» EXCERPTED RECORDS:
• • • •

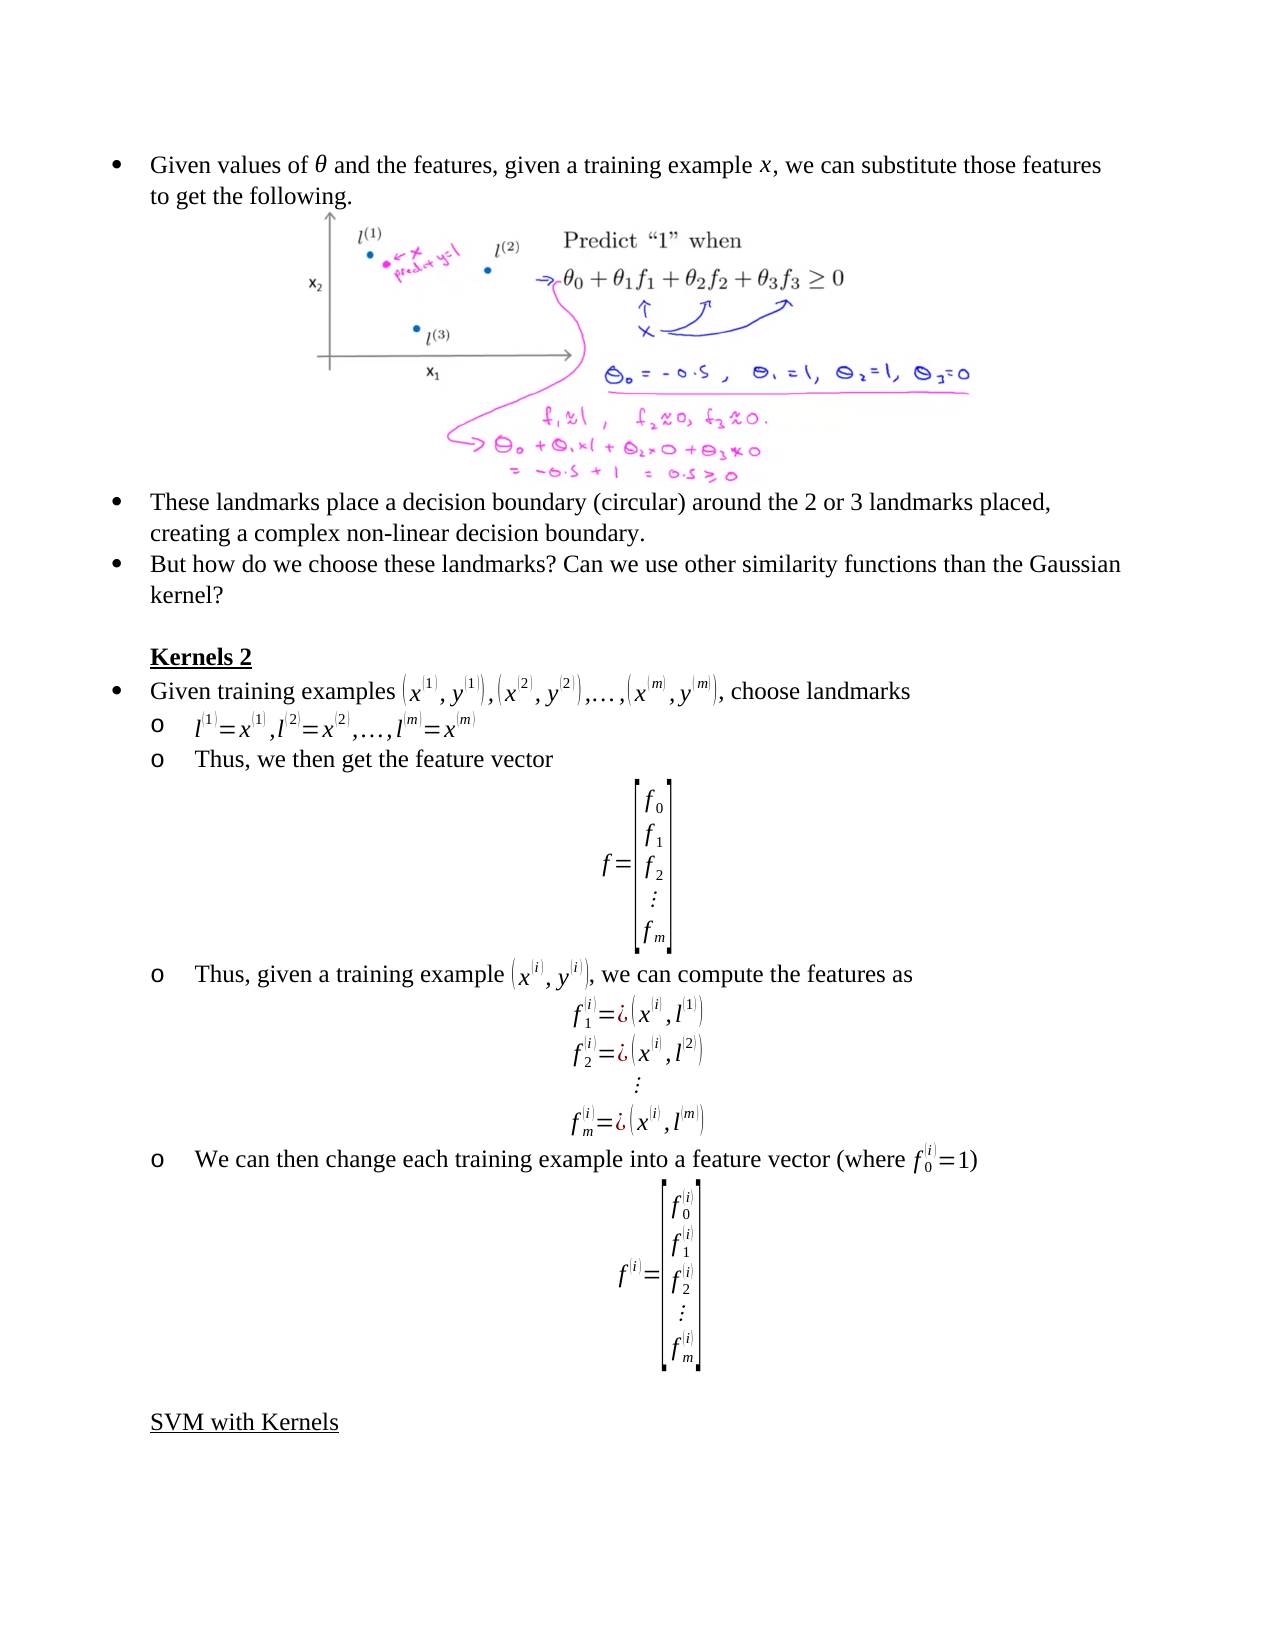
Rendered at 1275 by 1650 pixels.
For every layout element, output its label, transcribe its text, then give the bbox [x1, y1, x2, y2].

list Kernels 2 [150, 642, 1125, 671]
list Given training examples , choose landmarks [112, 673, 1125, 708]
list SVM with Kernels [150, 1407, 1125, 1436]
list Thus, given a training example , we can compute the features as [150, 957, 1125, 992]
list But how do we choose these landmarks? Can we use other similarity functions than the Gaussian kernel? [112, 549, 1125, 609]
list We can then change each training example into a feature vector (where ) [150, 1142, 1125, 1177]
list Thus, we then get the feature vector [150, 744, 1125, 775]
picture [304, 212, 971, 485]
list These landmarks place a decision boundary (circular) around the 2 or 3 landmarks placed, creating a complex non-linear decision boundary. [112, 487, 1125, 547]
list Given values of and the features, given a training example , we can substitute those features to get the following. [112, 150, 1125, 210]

• • • •

» WHAT YOU SHOULD DO: Please repeat the entries exactly. Do not include the pictures.

» RESULT:
Rendered at 1275 by 1650 pixels.
For every layout element, output its label, transcribe its text, then give the bbox [x1, y1, x2, y2].

list Kernels 2 [150, 642, 1125, 671]
list Given training examples , choose landmarks [112, 673, 1125, 708]
list SVM with Kernels [150, 1407, 1125, 1436]
list Thus, given a training example , we can compute the features as [150, 957, 1125, 992]
list But how do we choose these landmarks? Can we use other similarity functions than the Gaussian kernel? [112, 549, 1125, 609]
list We can then change each training example into a feature vector (where ) [150, 1142, 1125, 1177]
list Thus, we then get the feature vector [150, 744, 1125, 775]
picture [304, 212, 971, 485]
list These landmarks place a decision boundary (circular) around the 2 or 3 landmarks placed, creating a complex non-linear decision boundary. [112, 487, 1125, 547]
list Given values of and the features, given a training example , we can substitute those features to get the following. [112, 150, 1125, 210]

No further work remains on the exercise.